Customer is reporting alerts not seen before for BacklogRejectsByPort.
Please clarify what is happening and what may need to be adjusted to alleviate these alerts.
If I understand the message correctly, the setting of 20 conns (connections?) is set too low for the resource called <stc-id>. I'm just not clear on what I need to look at to accurately adjust this or if it is even needed.

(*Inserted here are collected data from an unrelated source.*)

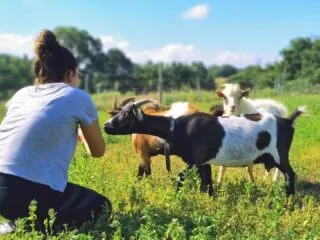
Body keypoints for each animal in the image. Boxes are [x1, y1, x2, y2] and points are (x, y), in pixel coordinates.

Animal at [104, 99, 304, 195]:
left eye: (126, 115)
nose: (106, 125)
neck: (175, 126)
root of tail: (287, 121)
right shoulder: (204, 163)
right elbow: (207, 184)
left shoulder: (196, 160)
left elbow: (180, 177)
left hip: (280, 156)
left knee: (290, 175)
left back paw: (290, 200)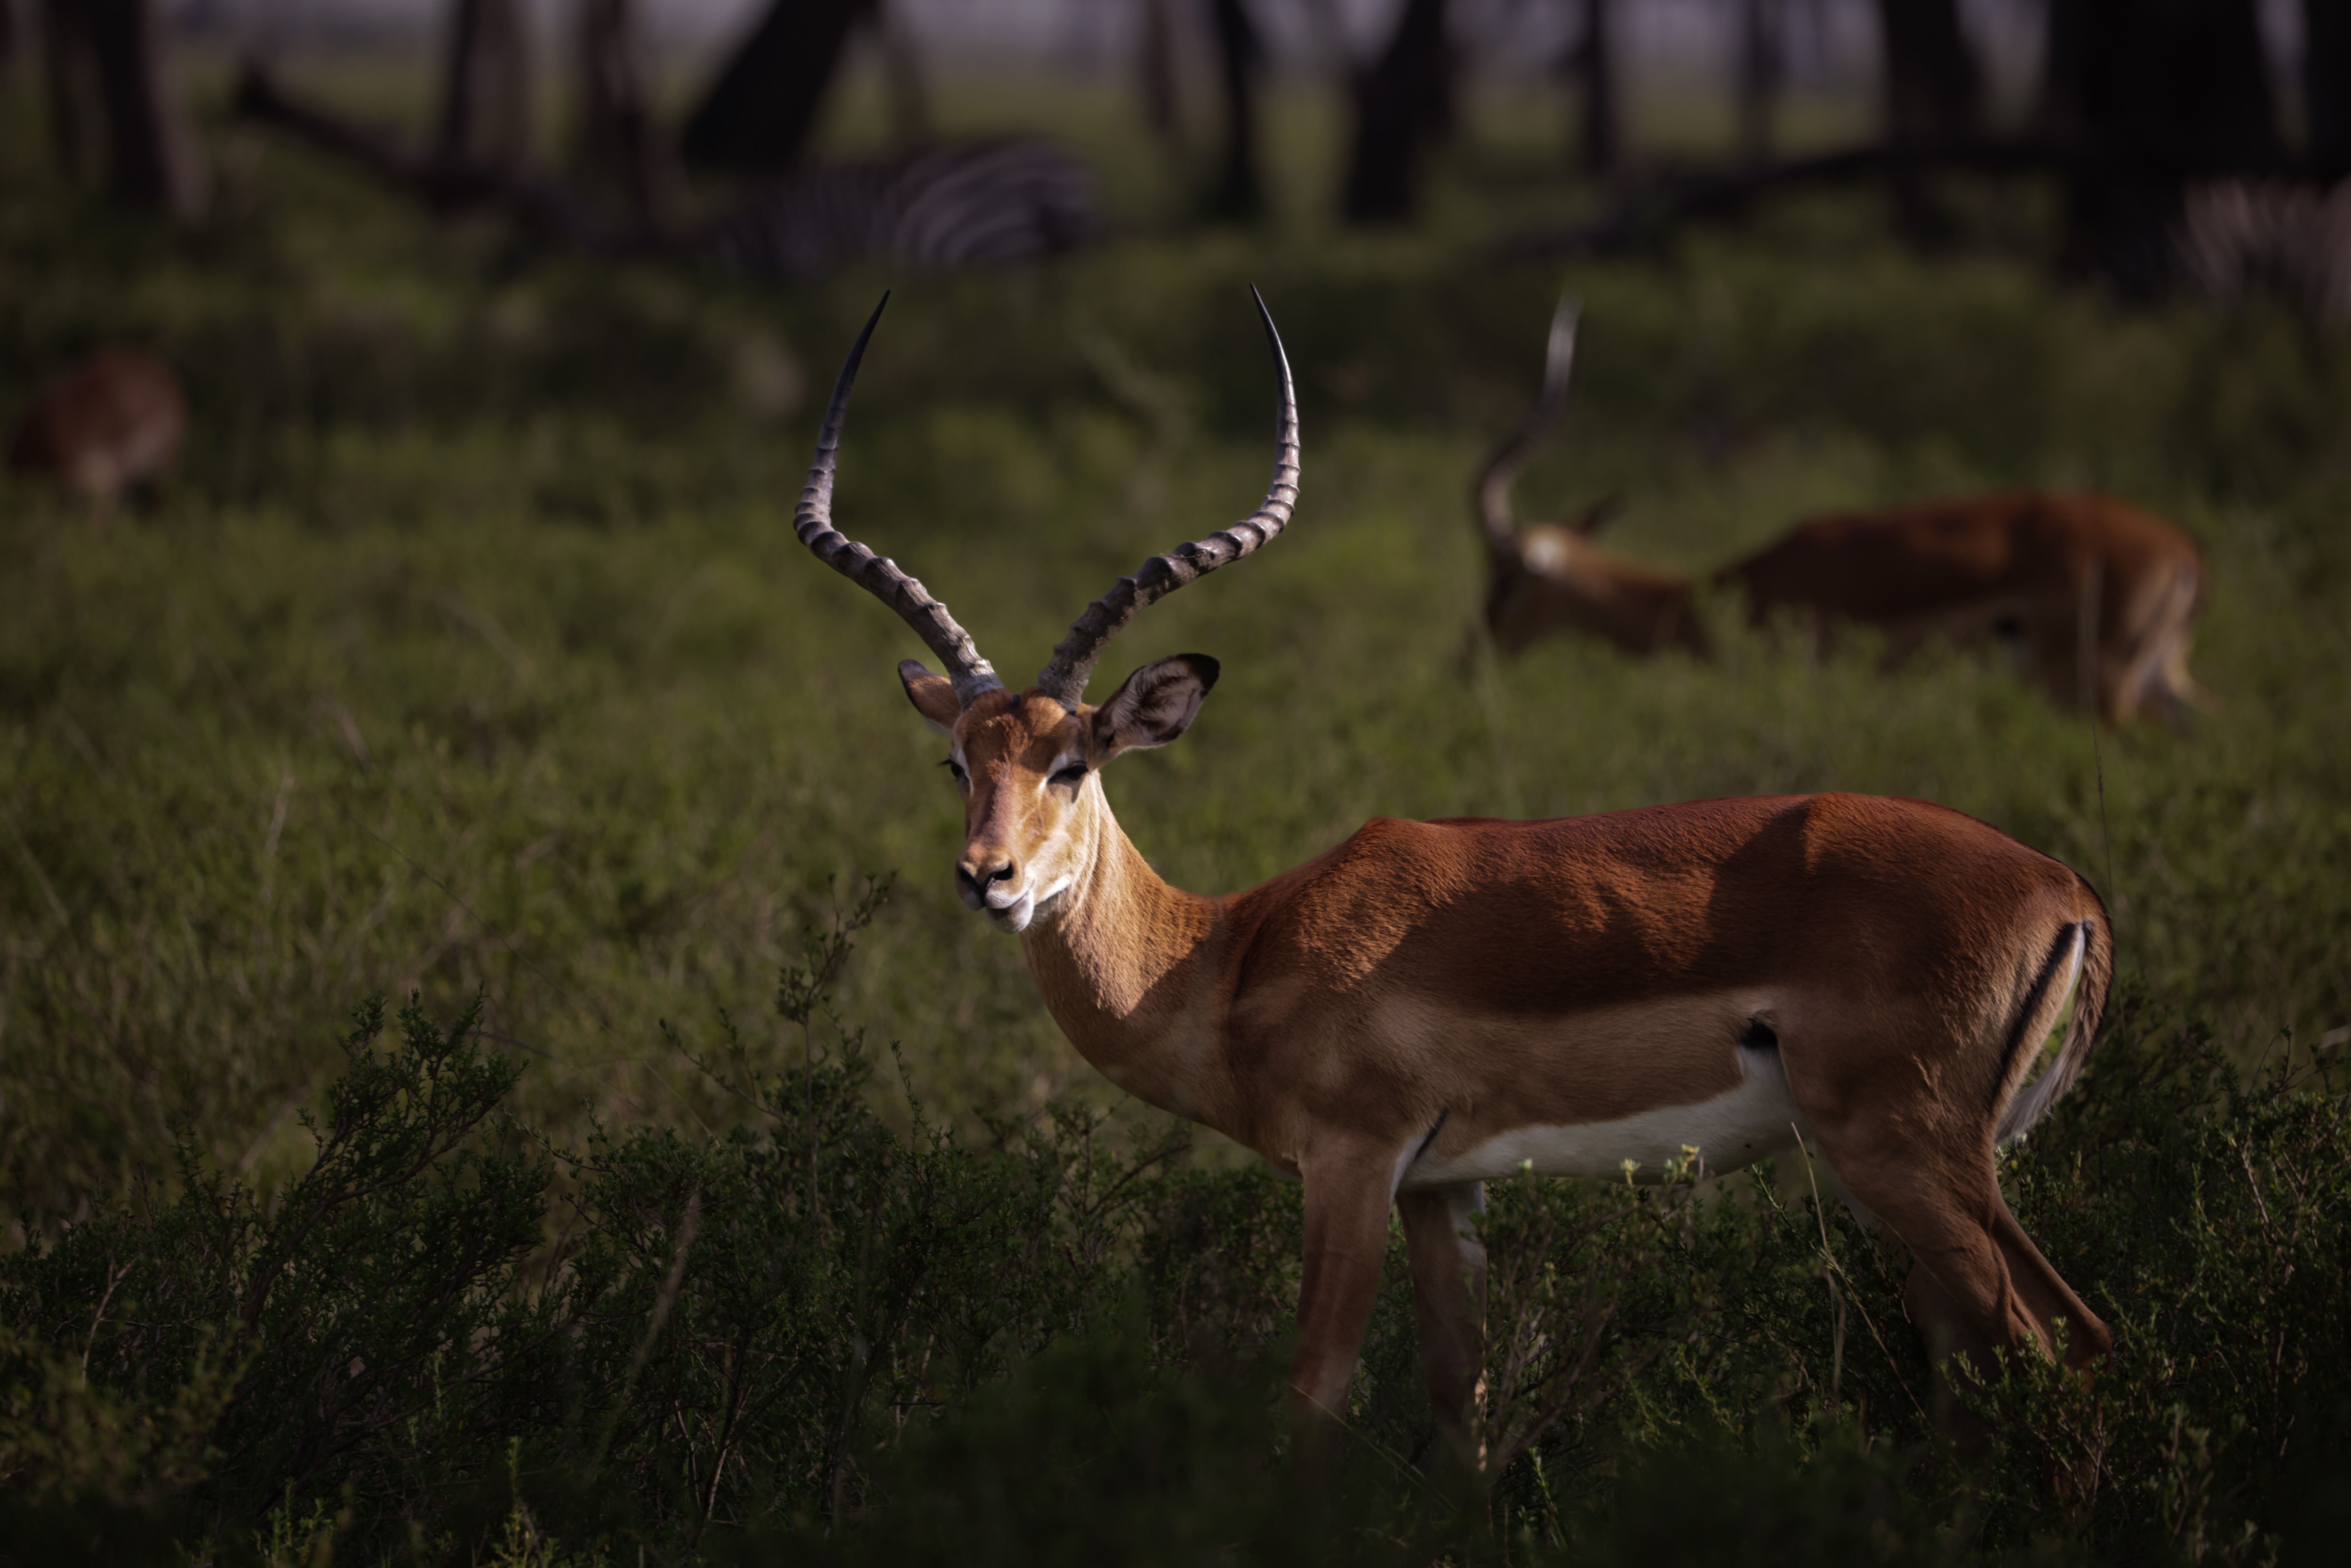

Customer wants to know why this occurred and if they need to be concerned about it.
Alert Description
ASMON (TCPIP-TCP(1414)): BacklogRejectsByPort High, 124 conns > 20 conns
Alert History
Created at .................. THU 24-AUG-2023 20.31.44
Last Updated at ............. THU 24-AUG-2023 20.31.44
Number of occurrences ....... 1
Last occurred at ............ THU 24-AUG-2023 20.31.44
Alert Identification
Severity ............ 3 (Medium)
System Name.......... NETMSTR
System Identifier.... NETMSTR
Application ......... TCP/IP Services
Alert Class ......... ASPMHIGH
Class Description ... Address Space Monitor Upper Limit Status
Alert Description
ASMON (TCPIP-TCP(1414)): BacklogRejectsByPort High, 124 conns > 20 conns
Class Description ... Address Space Monitor Upper Limit Status
Resource ............ <stc-id>
Alert Text
Counter attribute BacklogRejectsByPort measures Connections rejected
due to backlog exceeded.
Alert Explanation
A High Value data sample was returned for the BacklogRejectsByPort attribute
of resource ASMON (TCPIP-TCP(1414)) <stc-id>.
The latest sample value or rate is 124 conns.
This alert is raised when a sample value or rate exceeds the specified
high limit of 20 conns.
Release : 12.2
As the alert shows, BacklogRejectsByPort refers to the attribute TCPCONR, which is the number of connections rejected due to backlog exceeded.
Backlog in this case refers to the IBM TCP PROFILE parameter SOMAXCONN that specifies the maximum length for the connection request queue.
Connection requests are coming in to the port faster than they can be completed, so are being rejected once the queue overflows. That event indicates a problem, and the alert would have been defined in the application to catch that.
There is either a problem with masses of connection attempts within a very short time (port scan occurring, or runaway application), or there is a problem with port 1414 not completing connections - whether that is on the TCP/IP or application side.
Questions to help determine cause:
1) did the alert clear and everything is working again, or does the problem persist?
2) Was this the only alert or were other ports/applications impacted as well?
3) Was a new application implemented that may be problematic?